Beyond general relativity: designing a template-based search for exotic gravitational wave signals

TL;DR

This paper introduces a new parametrized template-based search method for detecting gravitational wave signals that deviate from General Relativity, significantly increasing sensitivity to exotic signals in LIGO data.

Contribution

The authors develop and demonstrate a novel search technique that incorporates deviations in post-Newtonian phasing coefficients, enhancing detection sensitivity to non-GR gravitational wave signals.

Findings

Search sensitivity increased by a factor of 2 for beyond-GR signals.

Re-analysis of LIGO O1 data shows differences from standard searches.

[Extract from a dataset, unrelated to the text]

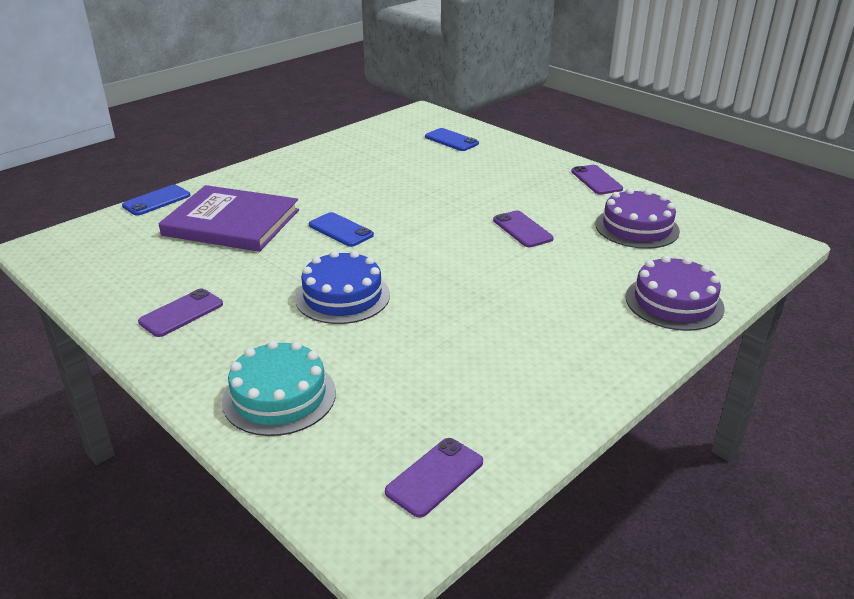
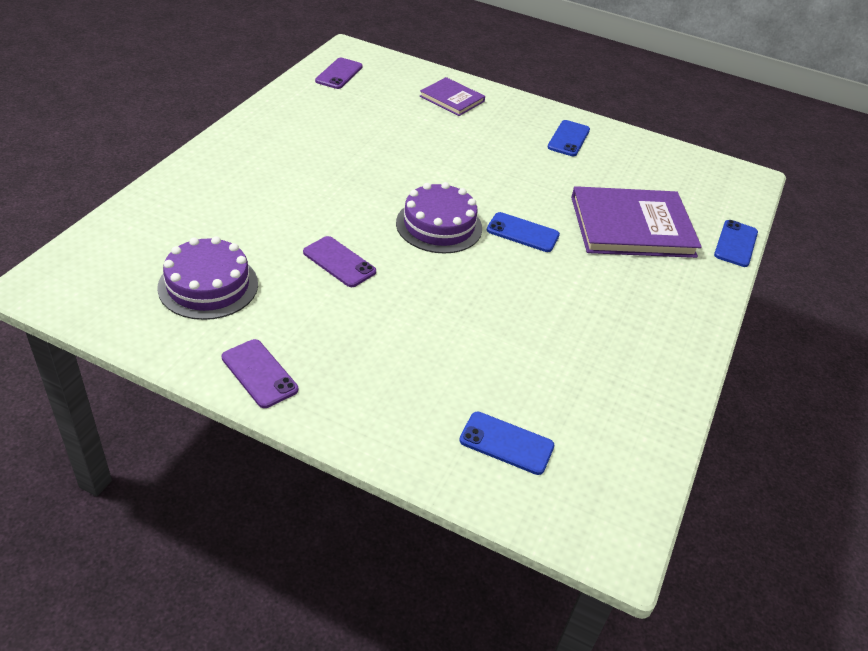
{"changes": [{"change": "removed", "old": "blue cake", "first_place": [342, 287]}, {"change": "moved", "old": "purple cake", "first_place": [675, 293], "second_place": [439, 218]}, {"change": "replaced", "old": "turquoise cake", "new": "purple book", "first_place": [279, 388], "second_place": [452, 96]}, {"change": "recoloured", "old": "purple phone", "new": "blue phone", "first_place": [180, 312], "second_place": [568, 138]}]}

Method improves detection volume for exotic gravitational wave signals.

Abstract

Accurate waveform models describing the complete evolution of compact binaries are crucial for the maximum likelihood detection framework, testing the predictions of General Relativity (GR) and investigating the possibility of an alternative theory of gravity. Deviations from GR could manifest in subtle variations of the numerical value of the GW signal's post-Newtonian (PN) phasing coefficients. Once the search pipelines confirm an unambiguous signal detection, deviations of the signal phasing coefficients at various PN orders are routinely measured and reported. As the search templates themselves do not incorporate any deviations from GR, they may miss astrophysical signals carrying a significant departure from general relativity. We present a parametrized template-based search for exotic gravitational-wave signals beyond General Relativity by incorporating deviations to the signal's phasing coefficients at different post-Newtonian orders in the search templates. We present critical aspects of the new search, such as improvements in search volume and its effect on various parts of the parameter space. In particular, we demonstrate a factor x2 increase in search sensitivity (at a fixed false-alarm rate) to beyond-GR exotic signals by using search templates that admit a range of departures from general relativity. We also present the results from a re-analysis of the 10-days long duration of LIGO's O1 data, including the epoch of the GW150914 event, highlighting the differences from a standard search. We indicate several directions for future research, including ways of making the proposed new search computationally more efficient.